WORK INSTRUCTION: Reproduce every line of text in the material below word for word, leaving the pictures out of your answer.

[Items stored in a collection]
# # # # # # #

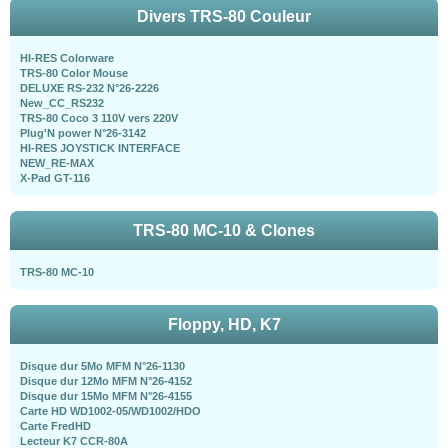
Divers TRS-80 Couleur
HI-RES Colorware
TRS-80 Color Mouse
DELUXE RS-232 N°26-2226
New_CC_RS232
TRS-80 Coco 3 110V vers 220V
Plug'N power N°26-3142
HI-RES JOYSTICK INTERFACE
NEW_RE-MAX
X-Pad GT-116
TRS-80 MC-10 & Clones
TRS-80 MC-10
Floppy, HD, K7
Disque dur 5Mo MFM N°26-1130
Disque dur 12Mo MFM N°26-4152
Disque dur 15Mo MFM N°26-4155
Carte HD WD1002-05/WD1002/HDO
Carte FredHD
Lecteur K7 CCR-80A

# # # # # # #

RESULT FOR THIS EXERCISE:
Divers TRS-80 Couleur
HI-RES Colorware
TRS-80 Color Mouse
DELUXE RS-232 N°26-2226
New_CC_RS232
TRS-80 Coco 3 110V vers 220V
Plug'N power N°26-3142
HI-RES JOYSTICK INTERFACE
NEW_RE-MAX
X-Pad GT-116
TRS-80 MC-10 & Clones
TRS-80 MC-10
Floppy, HD, K7
Disque dur 5Mo MFM N°26-1130
Disque dur 12Mo MFM N°26-4152
Disque dur 15Mo MFM N°26-4155
Carte HD WD1002-05/WD1002/HDO
Carte FredHD
Lecteur K7 CCR-80A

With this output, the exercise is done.